Stallo: We harp all the time about how the powers to be in racing are afraid to take risks, afraid to disrupt what has “worked” for so long. When they do finally pull the trigger on something, they deserve praise. The day race was a tremendous success. The Party in the Pits was bigger than last year. The crowd was huge and eventful. Hell, they were even the main story on SnapChat. That’s what we call making it. Seriously, I thought everything was great—except the part of waking up at 6:30 after a night in New York. 

Matthes: Eeeeehhhh, whatever. There were plenty of good things about it and also some things I didn't like. The opening ceremonies were a bit muted and didn't seem as "amped" as usual, the atmosphere was a bit subdued, and it was really hard to get up balls-early to head to the stadium when you stayed in the city. On the other hand, one less practice was nice (everyone seemed to like this), it was great to be over early, and it’s a good thing anytime you can get on FOX Network, not FOX Sports, the FOX Network. With almost half the races starting at 10 p.m. on the East Coast, maybe this will be the wave of the future to get some more eyeballs on our sport. 

JT: Personally, I thought it was awesome. I do agree with Matthes that the opening ceremonies suffered, but if it was inside a dome, that dark effect could be replicated.
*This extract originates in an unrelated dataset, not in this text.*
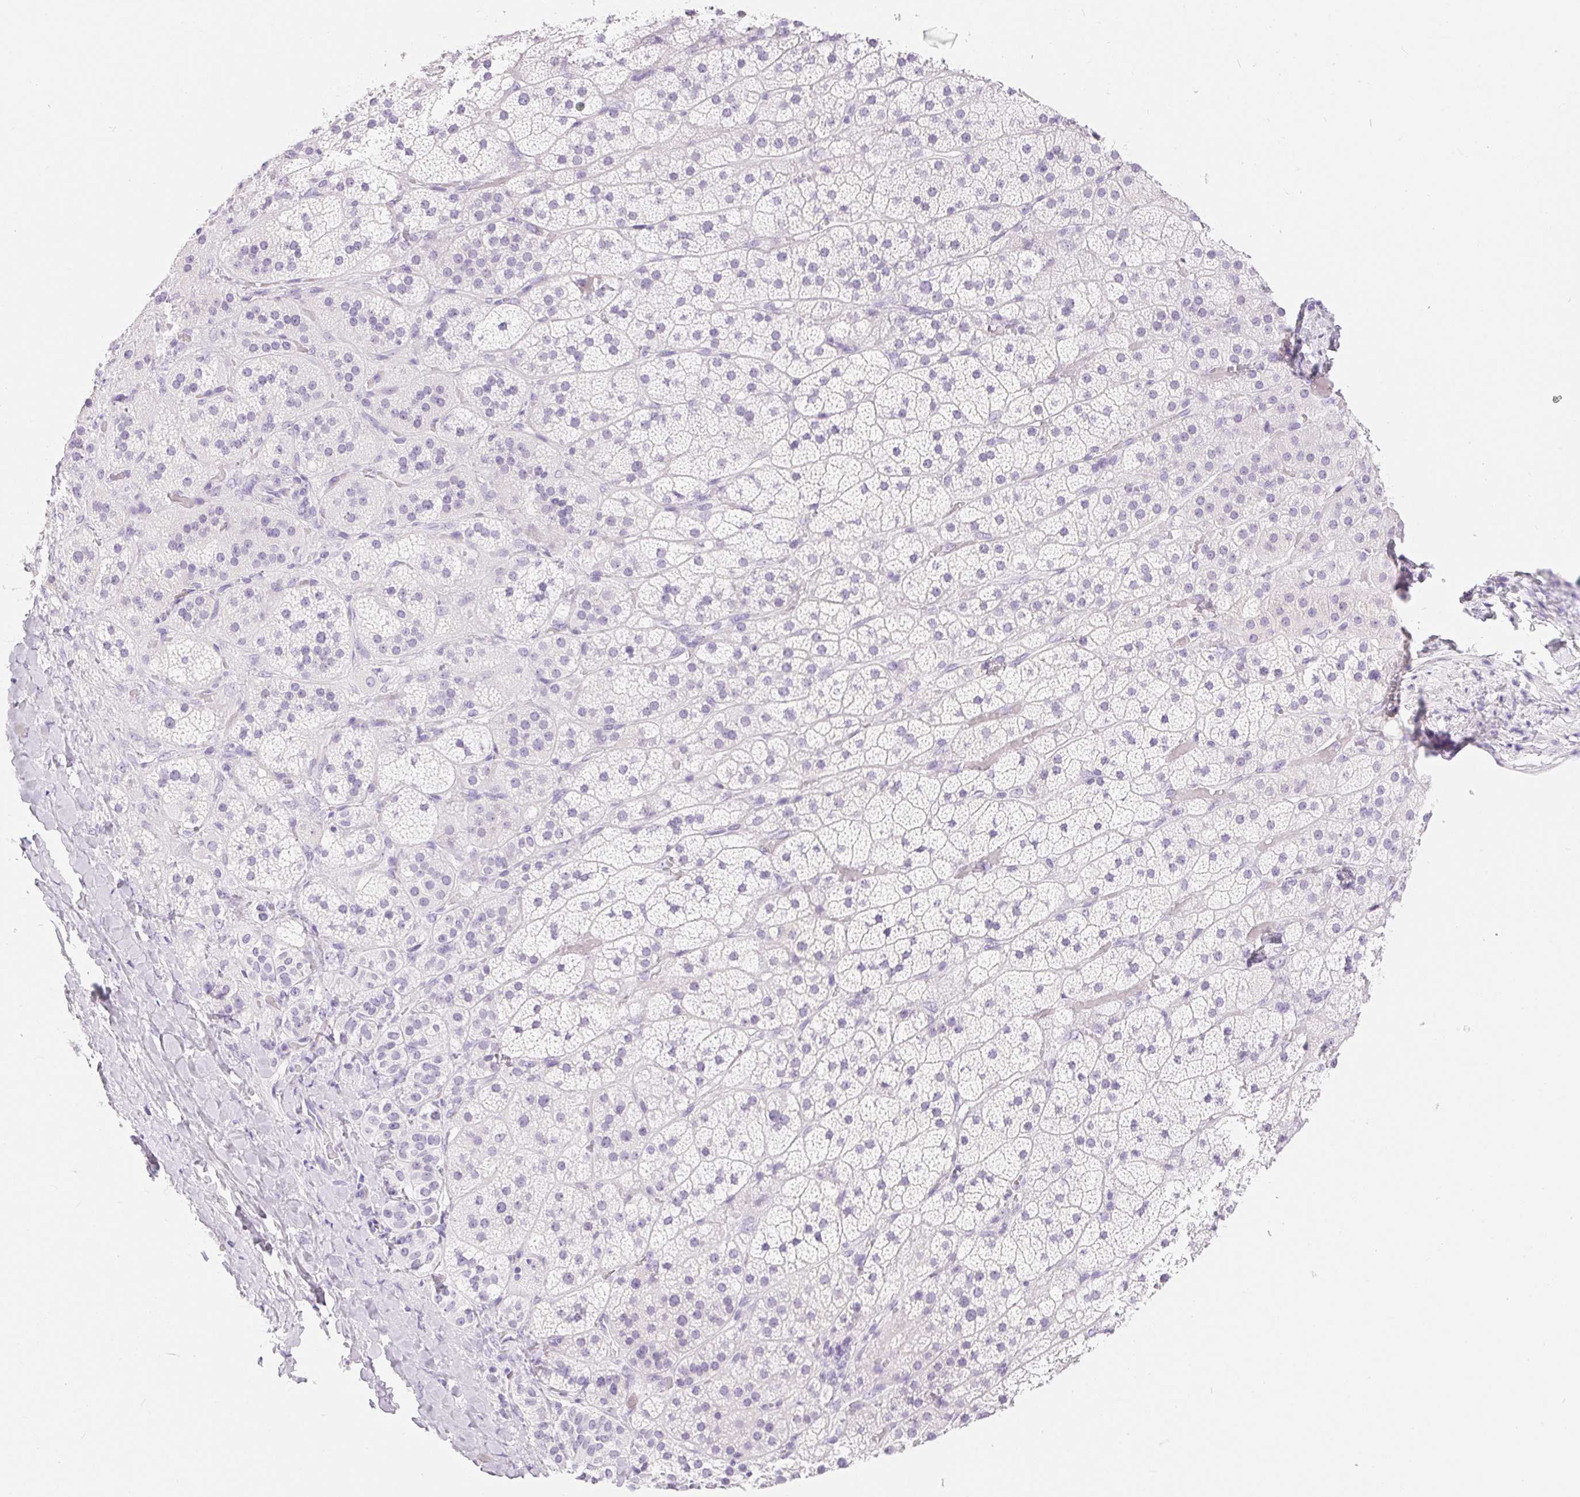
{"staining": {"intensity": "negative", "quantity": "none", "location": "none"}, "tissue": "adrenal gland", "cell_type": "Glandular cells", "image_type": "normal", "snomed": [{"axis": "morphology", "description": "Normal tissue, NOS"}, {"axis": "topography", "description": "Adrenal gland"}], "caption": "A high-resolution photomicrograph shows immunohistochemistry (IHC) staining of normal adrenal gland, which demonstrates no significant staining in glandular cells.", "gene": "XDH", "patient": {"sex": "male", "age": 57}}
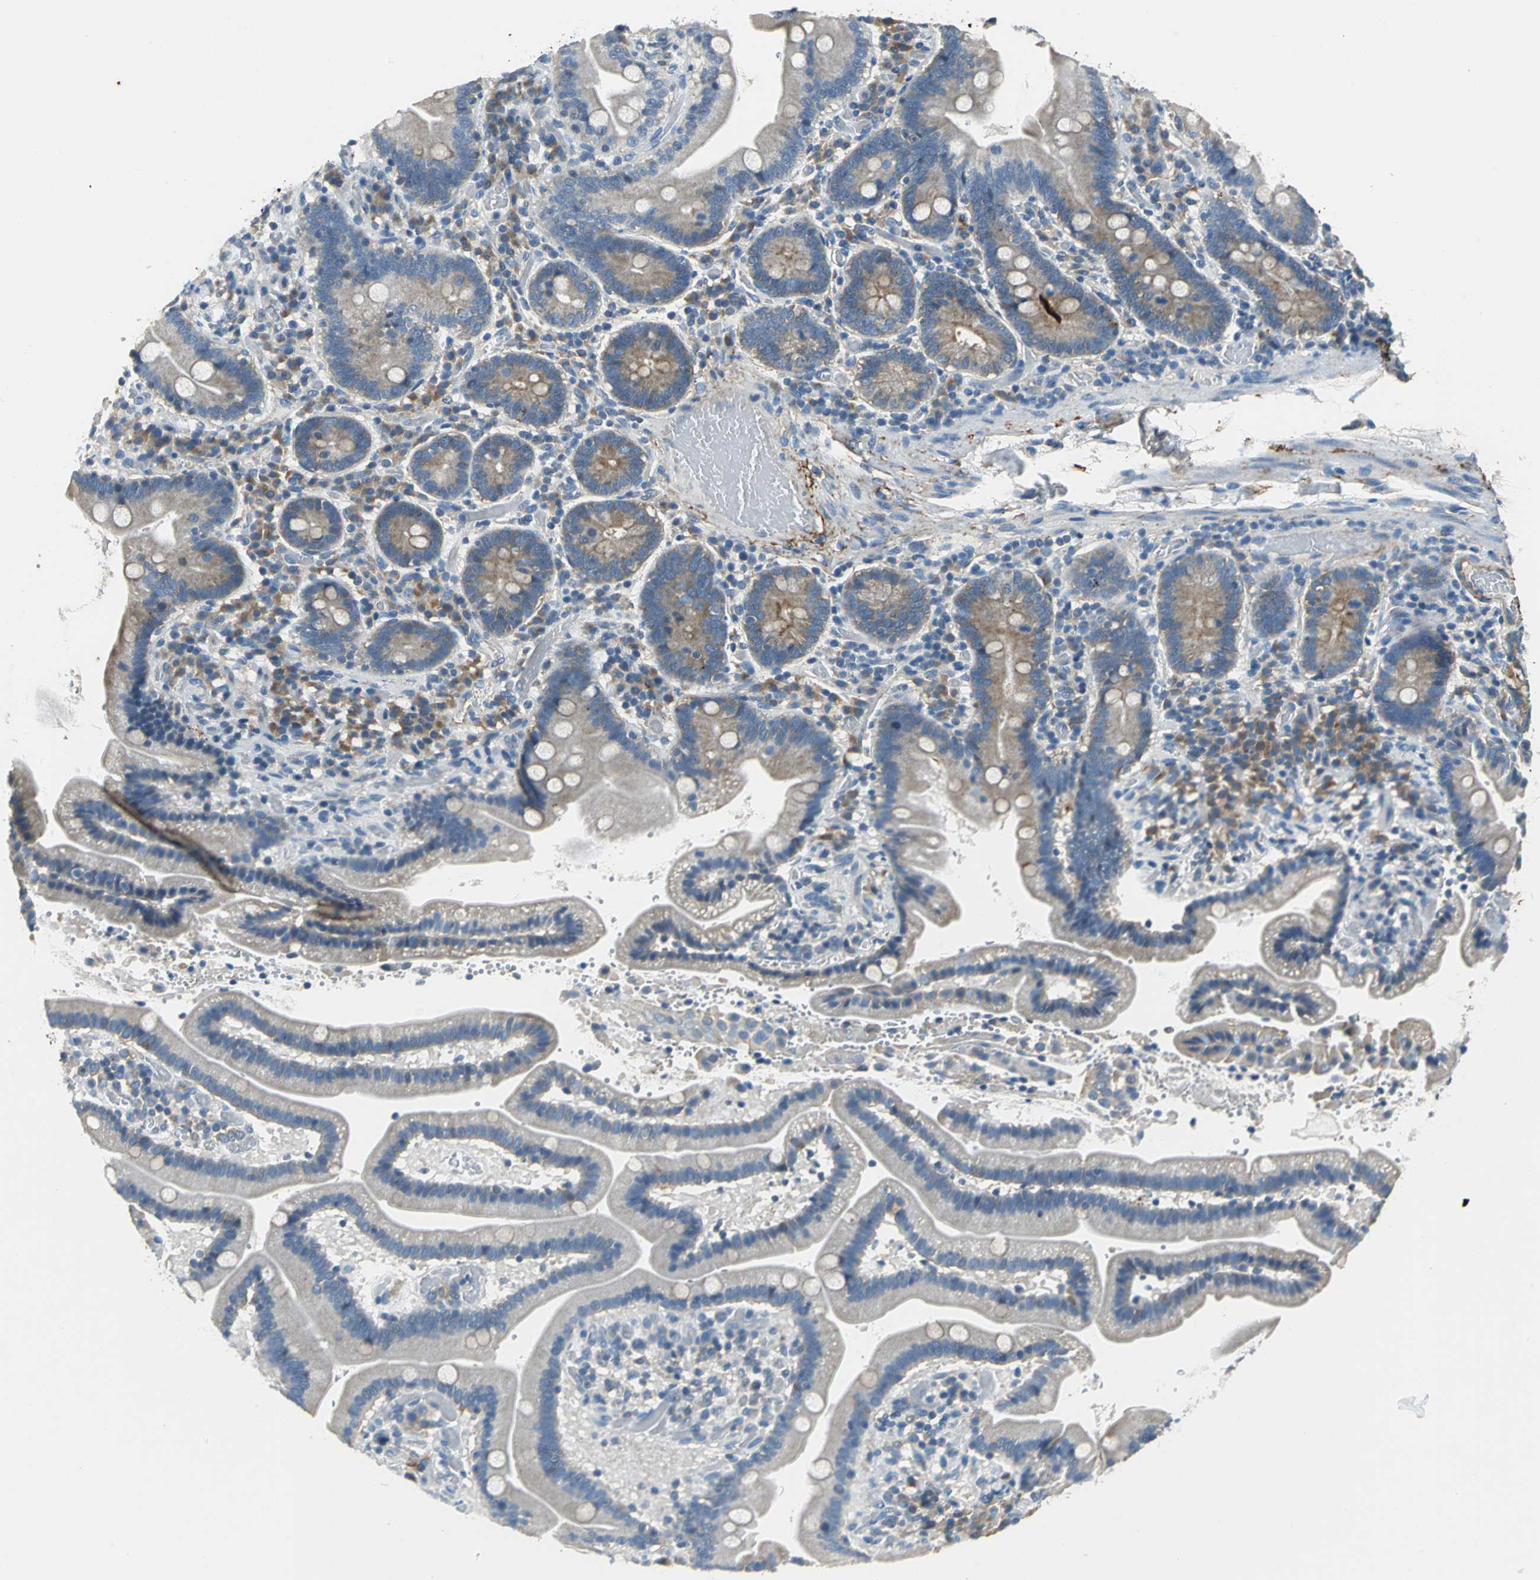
{"staining": {"intensity": "moderate", "quantity": "<25%", "location": "cytoplasmic/membranous"}, "tissue": "duodenum", "cell_type": "Glandular cells", "image_type": "normal", "snomed": [{"axis": "morphology", "description": "Normal tissue, NOS"}, {"axis": "topography", "description": "Duodenum"}], "caption": "A brown stain labels moderate cytoplasmic/membranous positivity of a protein in glandular cells of normal duodenum.", "gene": "SLC16A7", "patient": {"sex": "male", "age": 66}}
The 7:30 a.m. track walk was a bit tough, especially in thirty-eight-degree weather, but the dome could also alleviate this. The biggest upside was being finished at 6 p.m. It allowed for riders, fans, and miscellaneous personnel to enjoy the city at a reasonable hour. In 2014, I was still at MetLife Stadium past midnight, so leaving at 7 p.m. this year was a nice change. I don't think it would be better overall for the whole season, but for a few rounds, this is a cool idea to implement. Kudos to Feld for taking a chance and also securing the FOX Network broadcast.